RIASSUNTO
Abstract
Most multiple transverse fracture horizontal wells in shale gas formations remain in transient bilinear or linear flow for very long periods, typically several years. Some plays show very different behavior that has been attributed to pressure dependent permeability. Often, there are reported cases of shale wells that exhibit boundary dominated flow in a very short period that implies a stimulated rock volume (SRV) much smaller than would be expected based on the hydraulic fracture treatment design. This paper offers an alternative explanation for the early boundary dominated flow related to dissolution of salt-sealed natural fractures in the shale. Three plays are the target of this study, namely, the Haynesville shale, the Marcellus shale, and the Horn River Basin.
Flowback of water with significantly higher salinity than the injected fracture fluid may suggest that the injected low salinity fracturing fluid dissolved salts that seal an existing natural fracture system. Evidence would be seen in long-term transient rate and pressure production data as early boundary dominated flow providing the natural fracture pore volume dissolved by injected low salinity fracturing fluid that leaked off during the hydraulic fracture treatment. In this scenario, the effective permeability would represent that of the natural fracture system induced by salt dissolution, and the stimulated rock volume would be directly related to the leakoff volume.

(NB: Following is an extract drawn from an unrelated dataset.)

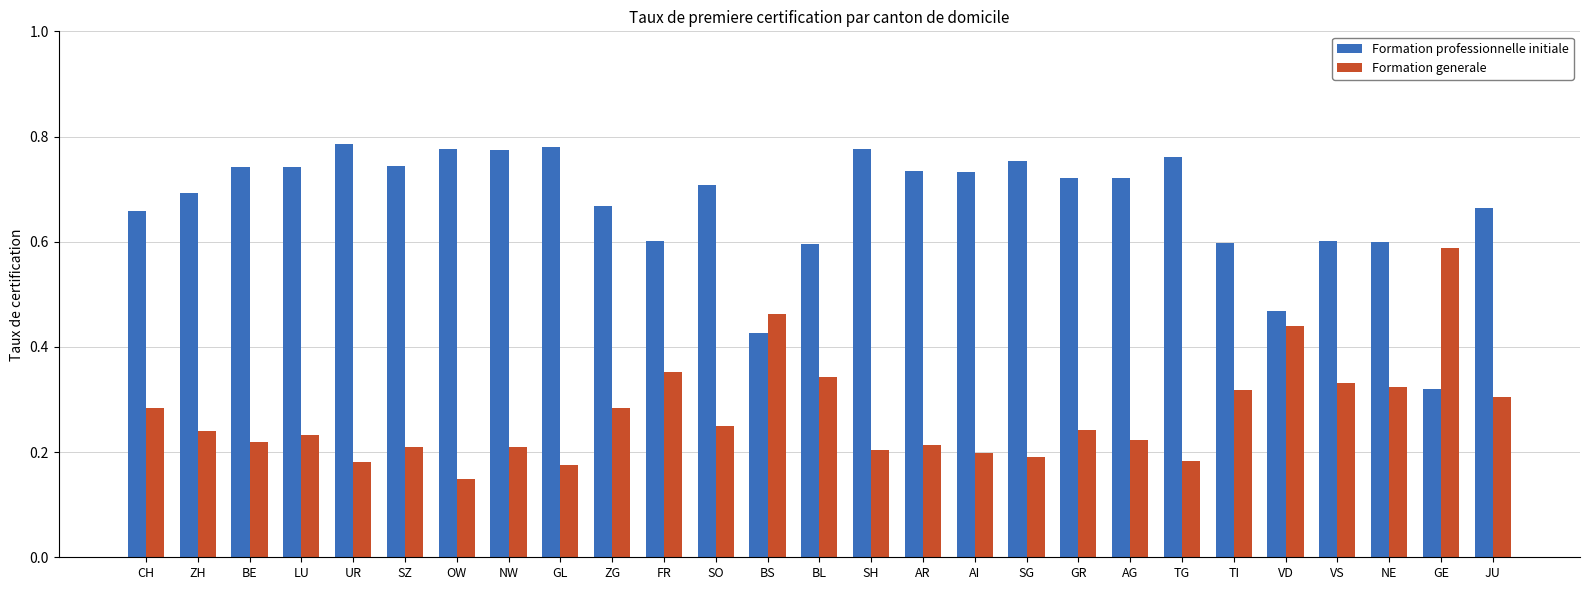

Rank the series at SO from highest to lowest value.

Formation professionnelle initiale, Formation generale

This study first discusses a plausible diagenetic history for generation of a salt-sealed natural fracture system in shale gas and how core, log, and conventional test data may behave. We then present a material balance model for behavior of the salt-sealed fracture porosity, the shale matrix porosity, and fracture pore volume dissolved by the leaked off fracture fluid, during the fracture treatment and subsequent early and long term production. We show the resulting permeability loss as residual water vaporizes. The significance of the model is a new rationale for a correlation between apparent stimulated rock volume and injected fluid during hydraulic fracturing.